Enregistrements d'un jeu de données
>>
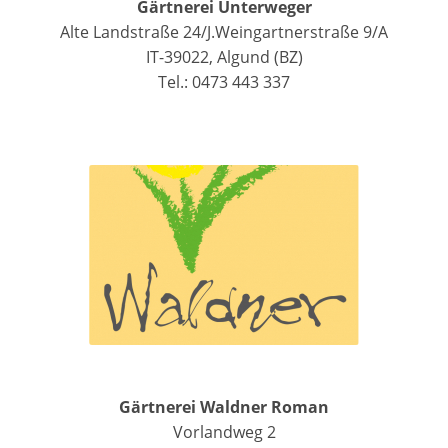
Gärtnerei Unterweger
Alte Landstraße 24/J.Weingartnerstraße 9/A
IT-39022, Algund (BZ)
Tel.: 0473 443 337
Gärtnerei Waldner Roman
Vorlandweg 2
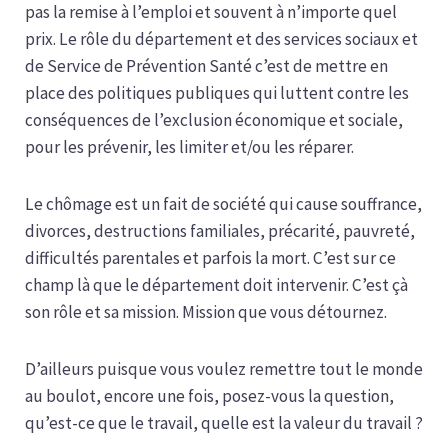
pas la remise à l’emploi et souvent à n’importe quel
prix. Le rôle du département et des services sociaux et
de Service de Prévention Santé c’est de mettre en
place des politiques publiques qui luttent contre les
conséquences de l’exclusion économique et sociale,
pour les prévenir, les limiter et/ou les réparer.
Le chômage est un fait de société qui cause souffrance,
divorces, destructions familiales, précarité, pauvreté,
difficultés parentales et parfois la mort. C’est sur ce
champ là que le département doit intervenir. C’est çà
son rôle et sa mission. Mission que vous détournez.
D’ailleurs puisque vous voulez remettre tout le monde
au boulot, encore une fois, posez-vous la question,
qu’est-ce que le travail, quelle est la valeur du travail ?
<<
>>
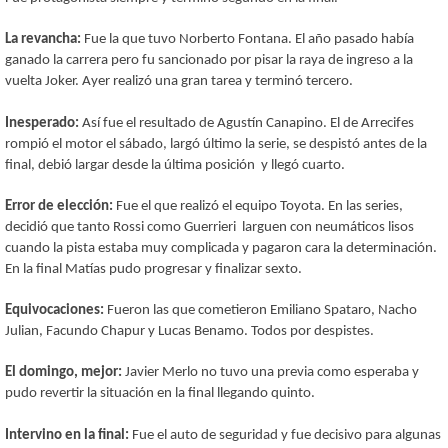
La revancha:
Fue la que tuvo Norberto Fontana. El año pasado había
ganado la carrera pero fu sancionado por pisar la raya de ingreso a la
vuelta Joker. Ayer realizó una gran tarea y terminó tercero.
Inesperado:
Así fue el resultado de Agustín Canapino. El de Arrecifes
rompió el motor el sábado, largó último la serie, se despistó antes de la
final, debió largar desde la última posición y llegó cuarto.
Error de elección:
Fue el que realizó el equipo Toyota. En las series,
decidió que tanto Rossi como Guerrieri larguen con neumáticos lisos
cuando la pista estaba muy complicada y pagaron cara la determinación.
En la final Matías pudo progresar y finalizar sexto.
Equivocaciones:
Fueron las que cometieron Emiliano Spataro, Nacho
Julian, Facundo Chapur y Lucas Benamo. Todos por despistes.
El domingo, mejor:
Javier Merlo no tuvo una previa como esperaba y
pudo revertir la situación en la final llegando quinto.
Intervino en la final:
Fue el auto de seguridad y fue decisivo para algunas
<<
Recopiez sans rien changer les lignes des enregistrements ci-dessus, en commençant à celle qui contient « pas la remise » et en vous arrêtant après celle qui contient « pour les prévenir, les ».

pas la remise à l’emploi et souvent à n’importe quel
prix. Le rôle du département et des services sociaux et
de Service de Prévention Santé c’est de mettre en
place des politiques publiques qui luttent contre les
conséquences de l’exclusion économique et sociale,
pour les prévenir, les limiter et/ou les réparer.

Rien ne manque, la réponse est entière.